Cox plans to open the facility to support groups — from alcohol to narcotics to overeating — by January. He walked through the space Wednesday with Peter Gervais, the building’s landlord, and Tony Allerton, 91, an original member of Crossroads.

“My lord, what a gorgeous space,” Allerton said, as he walked through the empty building. The space, built in 1921, was once a car dealership, then an office for the Department of Children and Families. It has been vacant for the last year, Gervais said.

“(It’s) good to get something back in here,” he said.

After reconfiguring some walls, there will be at least three large meeting rooms, as well as a handful of offices and a full kitchen. Words scrawled on periwinkle-painted walls in sharpie, such as “doorway,” and “glass” indicated where renovations will take place. A skylight cast bright sunlight into the main corridor. New flooring and fresh paint will likely be added last, according to Cox.

“As soon as I walked in, I knew this was the place,” he said.

Cox plans to update the kitchen, and use it to train attendees in everything from dish washing, to food prep, to the proper use of cooking knives. He hopes these skills will help those in need to find work.

But the real beauty of the facility, Cox said, is its potential to grow and change. To best fit the needs of the community, Cox plans to be flexible, hosting a variety of support groups at times convenient for attendees.

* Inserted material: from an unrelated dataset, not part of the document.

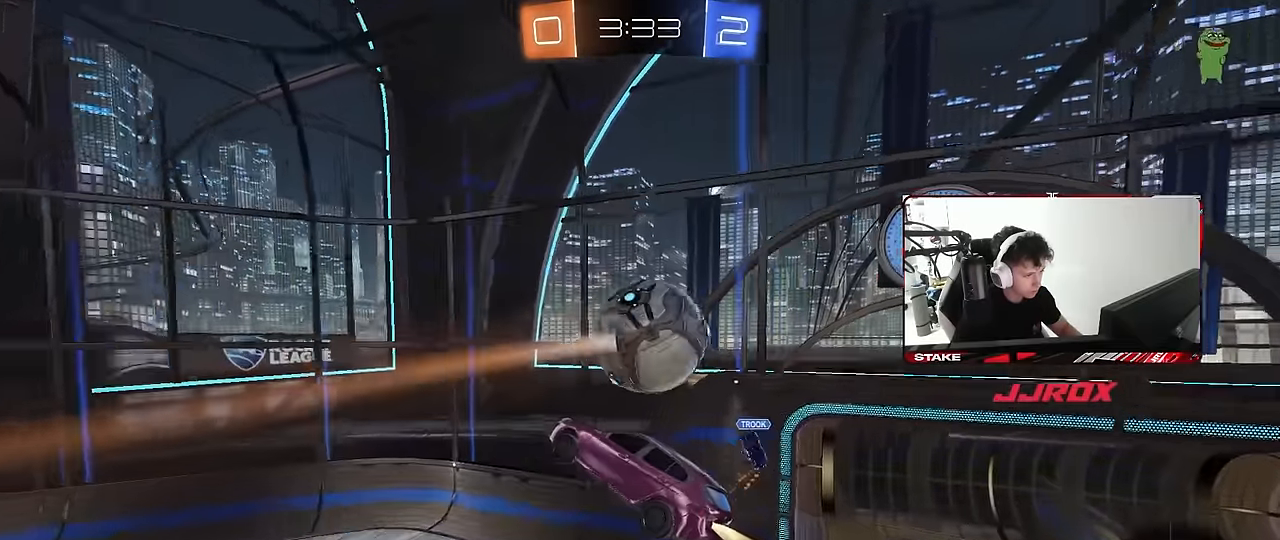
{"keys": ["d", "s"], "mouse": [], "mouse_move": "still", "events": [[67, "a", "down"], [67, "s", "down"], [117, "shift", "down"], [200, "a", "up"], [200, "d", "down"], [200, "s", "up"], [250, "shift", "up"], [300, "mouse_left", "up"], [350, "s", "down"]]}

Simply put, the objective is for The Bridge Club to be “an environment for recovery.” The name symbolizes the journey to recovery — the bridge to sobriety.

When asked what inspired the project, Cox said it was his own journey. “I knew I needed more than just meetings,” he said, and he doesn’t want to relapse. At The Bridge Club, he said, he can keep himself on track, and help many others in the process.

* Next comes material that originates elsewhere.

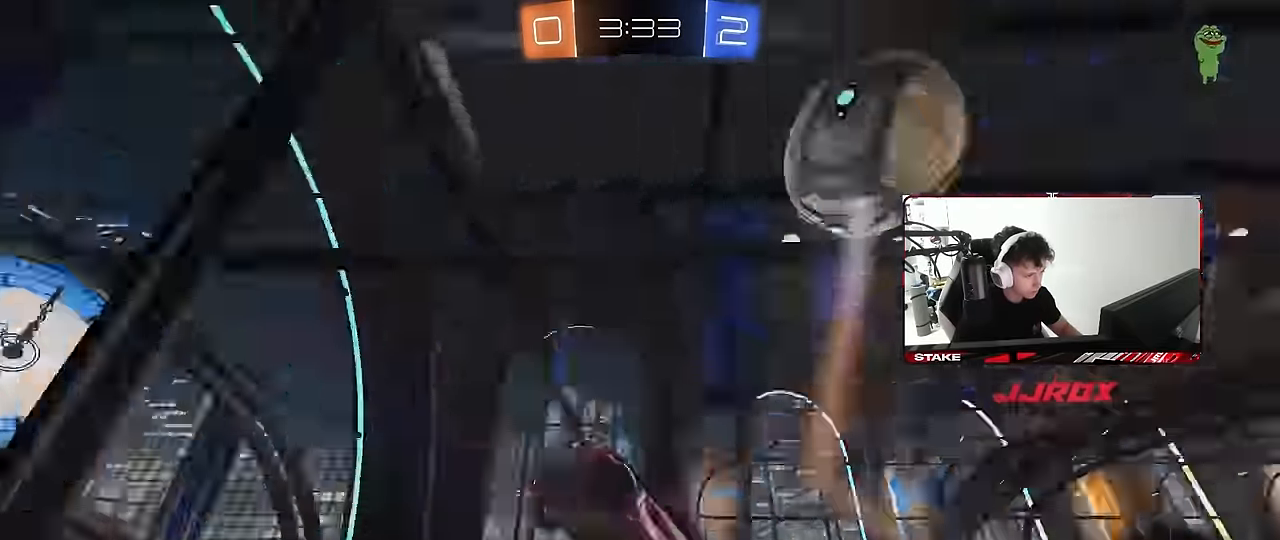
{"keys": ["a", "s"], "mouse": [], "mouse_move": "still", "events": [[83, "s", "up"], [183, "s", "down"], [233, "a", "down"], [233, "d", "up"], [367, "a", "up"], [500, "a", "down"]]}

“If there’s a message here — it works,” Cox said about attending support groups and programs like those he plans to welcome at The Bridge Club.

Cox named the nonprofit behind the treatment facility Troubled Waters Inc. The logo, designed by a student from Greater Lowell Technical High School, depicts a water wheel with waves underneath.

The Bridge Club’s board of directors includes state Rep. Thomas Golden, Lowell City Councilor Rita Mercier, retired Lowell police Officer Michael Miles, and Cox’s longtime friends, Mark Page and Chris Tierney.

Cox served on the Dracut Board of Selectmen from 2004 to 2013. His older brother, John Cox, is a former Lowell city manager and was a state representative in the 1980s and 1990s. His father, also named John, was a Lowell city councilor in the 1960s.

“We’re in a major-league fundraising effort right now,” Cox said.

Various community organizations have expressed interest in collaborating with Cox, including Lowell General Hospital and the University of Massachusetts Lowell. Cox has been in talks with UMass about the idea of setting up an opportunity for students to complete co-ops at the facility. But nothing is set in stone yet, he said.

Gervais is planning to hold a front section of the building for the time being, just over 5,000 square feet, for The Bridge Club to potentially expand into in the future. It would just about double the facility’s space.

“It (The Bridge Club) is going to outlive anyone who’s involved with it now, if we do it right,” Cox said. “Save one life, and it’s all worthwhile.”